そしてもう一人は、僕の傀儡かつ隠れ蓑となる人物。言ってみれば、裏で糸を引いてるポジションの人材だ。
「誰かが、朝比奈の【裏】に誰かが居ると気がついた時。真っ先に、迷うことなく疑う存在。頭脳明晰で、強い異能を誇り、出来れば表舞台には出ていないような人物。加えて無口であればなお良し」
「あー、烏丸なんていいんじゃねぇかと思ったが……それならダメだな。アイツは表に出過ぎてる」
そう。もしも既に表には出ている奴が『朝比奈の裏で糸を引いていた!』と発覚しても、『なんでお前が自分でやらなかったんだ? 誰かの裏に立つ必要ないだろ』と疑惑が生まれる。

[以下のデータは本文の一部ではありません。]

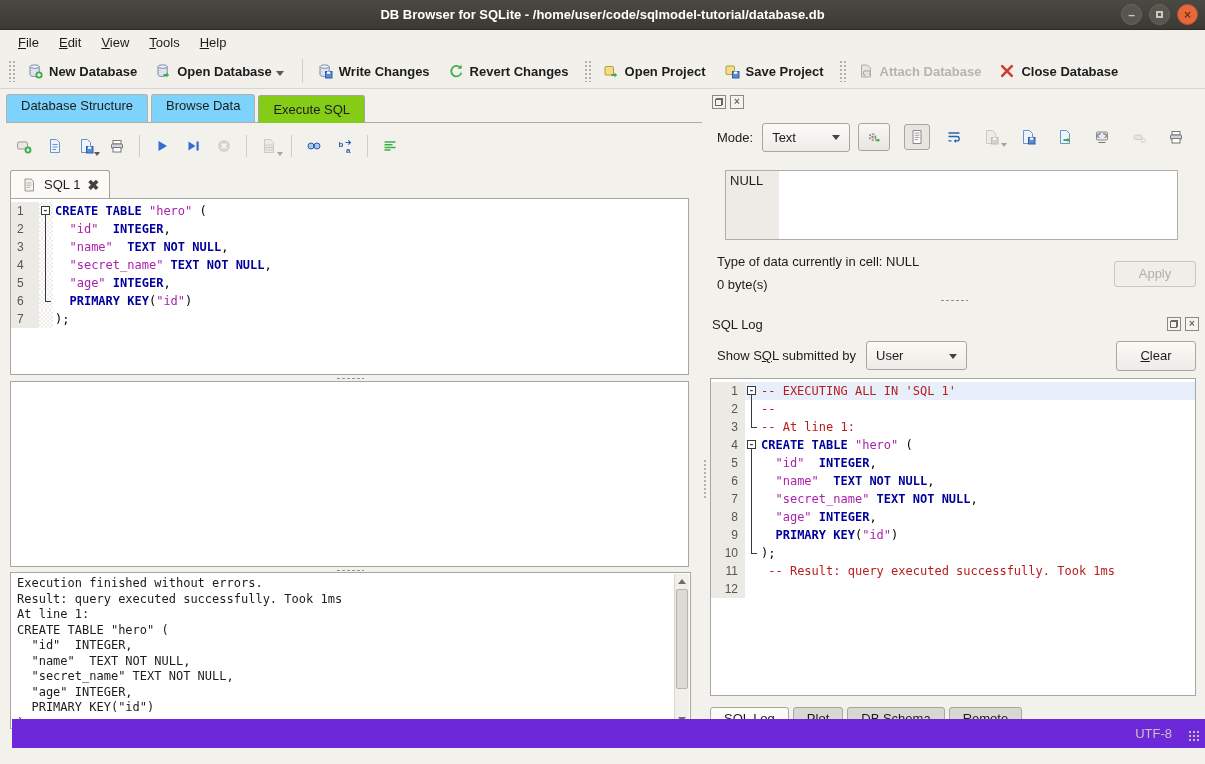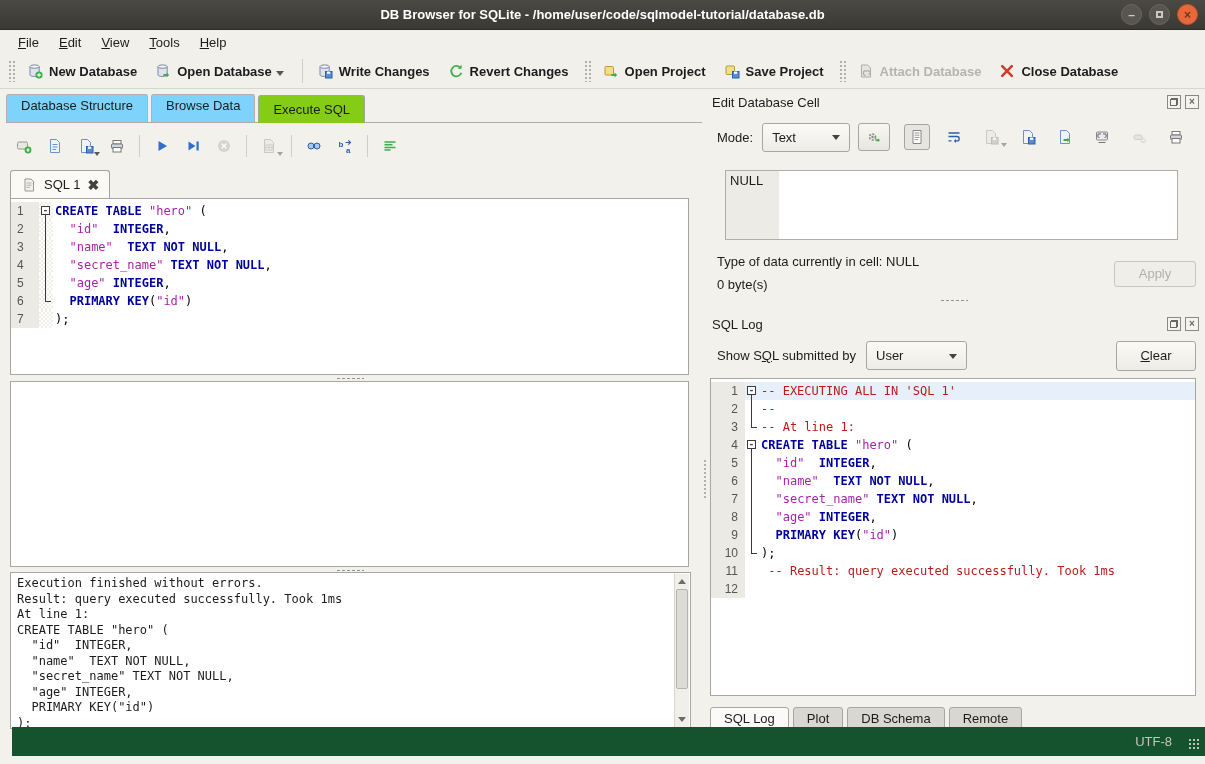"Edit Database Cell" span.dock-title { html: <span>Edit Database Cell</span> -> none }
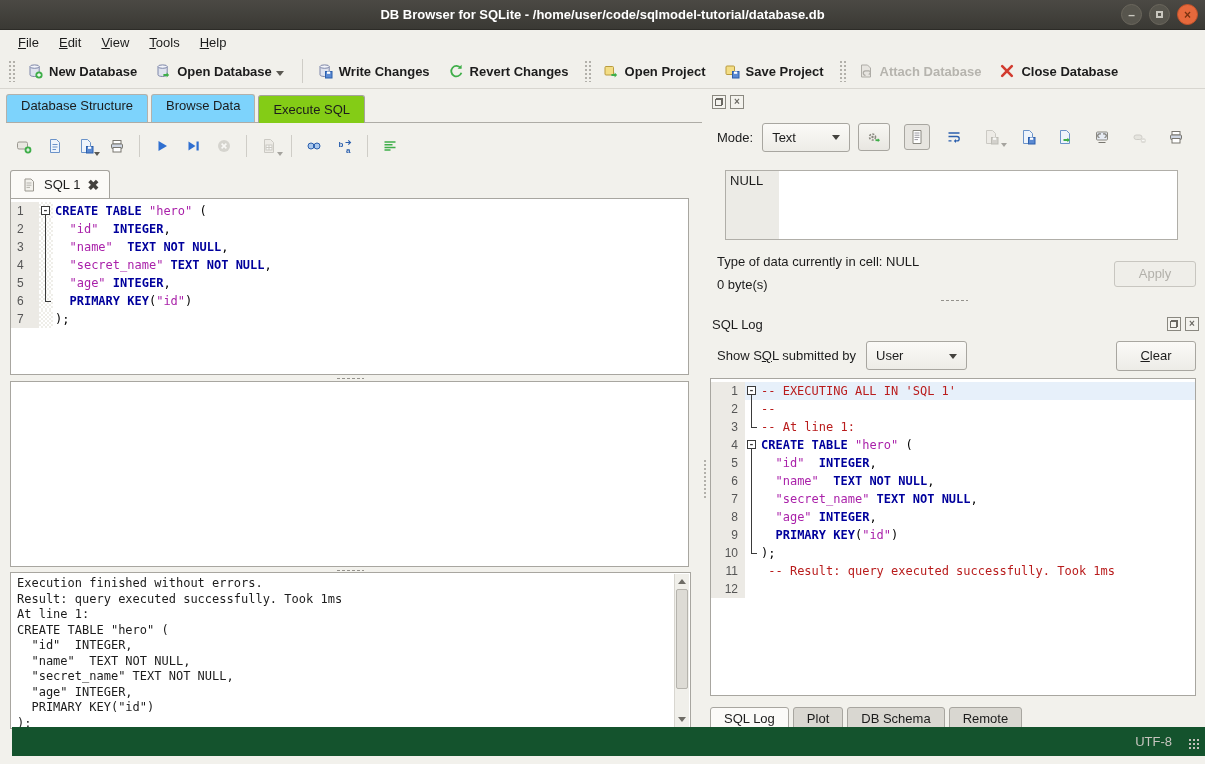"UTF-8" #statusbar { background: #14532d -> #6d28d9; bottom: 8px -> 16px }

だからこそ、元々表とは無縁に位置する存在でなければならないのだ。
「ま、お前がそんな隠れ蓑作らず、堂々と裏で糸引けば一件落着なんだがな」
「うん、それは嫌だな」
能力的に無理な訳では無い。
むしろ、僕がその立場にそのまんま入るほうがよっぽどコトが上手く運ぶだろう。だが。
「隠れ蓑作っといた方が、自由に動ける」
極論をいえば、それだけの理由。
僕がその立場に入ってしまえば、少なからず『頭のいいヤツら』に認識される。そして、確実にマークされる。
そうなれば霧道を貶めた時のような簡易的な【証拠作り】は出来なくなるし……、なにより、僕が本気で対策を練らないといけない相手が出てきた時に、自由に動けないのでは話にならない。
「いや、お前は朝比奈のことが嫌いなだけだろ」
倉敷はそんなことをいうので。
僕は悲しそうな目を伏せ答える。
「酷いな、僕は朝比奈のこと大好きだぞ」
「……今までで一番嘘クセェな」
なんてことを言うんだい!
たとえ本当でも言っちゃいけないことがあるだろう! たとえ本当のことだとしてもな!
「まぁ、そっちは僕に任せてくれ。それらしい人材は既に見つけてる。あとはそいつと接触して、どんな奴か見極めるだけだ」
まぁ、それが一番難しいわけだし、内情を知って『やっぱりコイツはダメだ』となる可能性が一番高いんだが……。
けれど、この件に対して一切の妥協は許されない。
「……ま、倉敷は引き続き朝比奈の攻略を進めてくれ。上手くこっちで新しい仲間を作れたら、その時はそいつと朝比奈の関係も取り持って貰うからな」
そう言って彼女を見やる。
そこには真面目な表情で僕を見据える倉敷の姿。
一体どうした?
なにか不満でもあったのか。
そんな思考が脳裏を過り。
「おい雨森。その新しい仲間だけでいいのか?」
彼女の言葉に、少し驚いた。
「……つまり?」
「気付いたのは昨日なんだがよ。お前、変身の異能を使って霧道の偽造証拠を作ったんだろ? 私も最初はさして気にして無かったんだが……ふと、気がついて鳥肌が立ったぜ。だって、写真を撮ったのは私でも、お前でもないんだからよ」
……ああ、そこに気づかれたか。
霧道を退学においやれた。なら解決だ、次の問題に取り掛かろう――ではなく、過去の問題の違和感にすら目を向け、見落とすことなく追求してくる。
彼女は机の上へと両手をつくと、身を乗り出して僕を睨む。
「雨森、ひとつ聞かせろ」
かくして彼女の口から飛び出したのは、かつて彼女自身が否定した考え。
「――お前、私より先に誰を味方に取り込んだ?」
もちろん答えは『無回答』だ。
ヒントは『とても情報通』です。